Assignment: Lines that include "scroll" make up the answer; copy all of them from the data below.

Collected data:
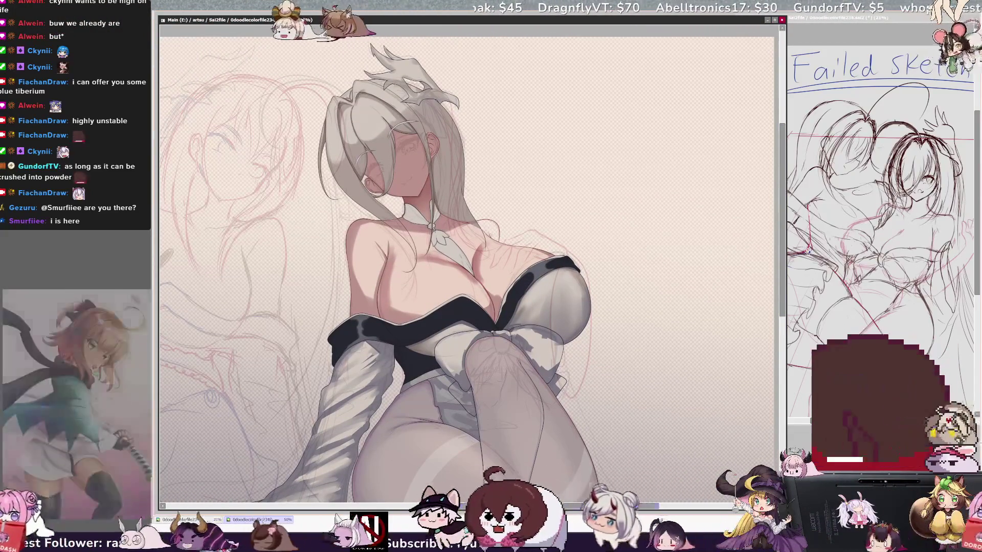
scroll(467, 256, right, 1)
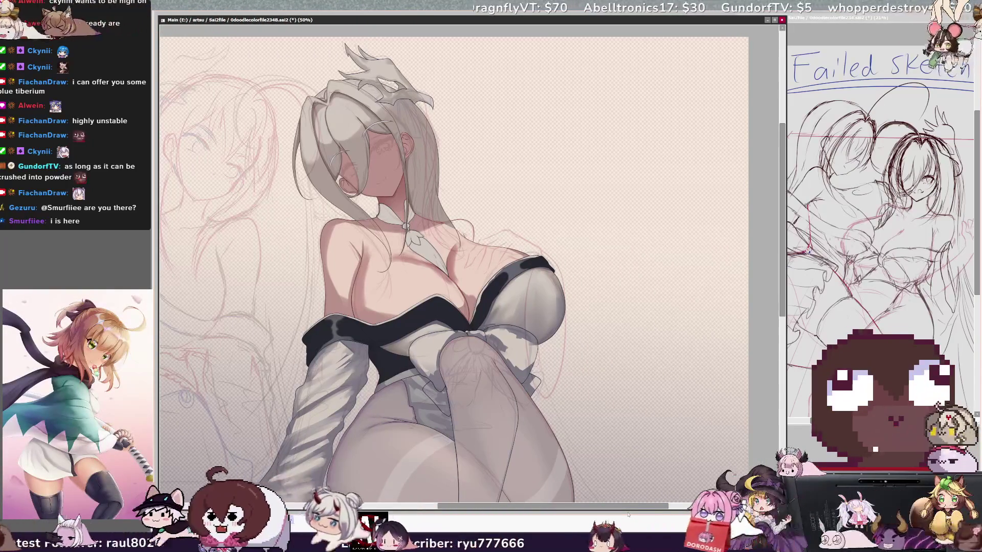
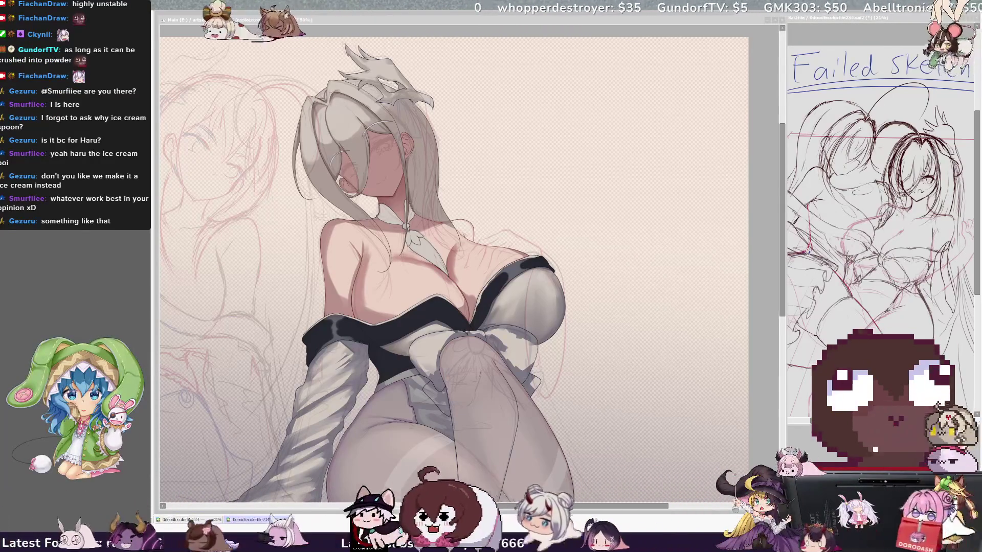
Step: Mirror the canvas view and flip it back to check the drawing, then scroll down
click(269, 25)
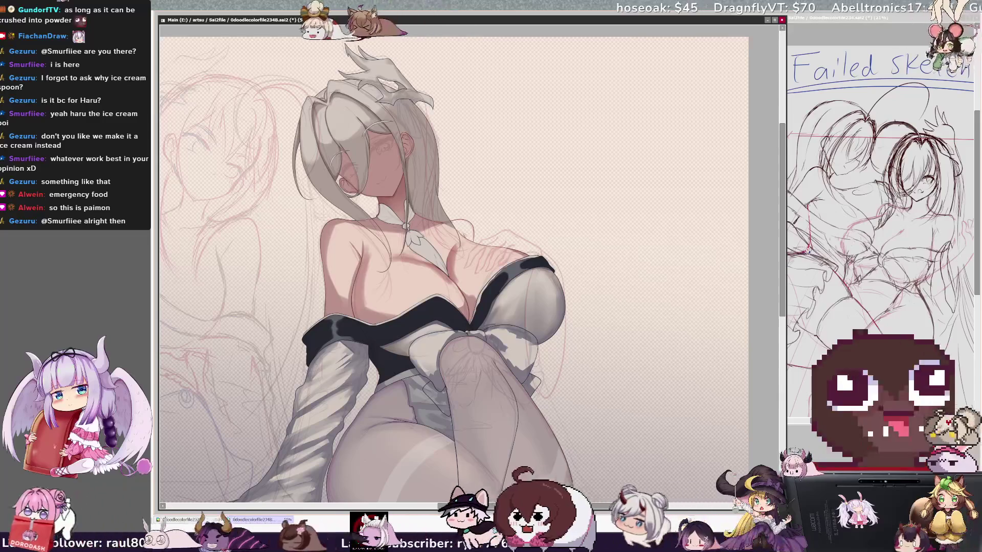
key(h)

Reply:
scroll(467, 256, right, 1)
Step: Mirror the canvas view and flip it back to check the drawing, then scroll down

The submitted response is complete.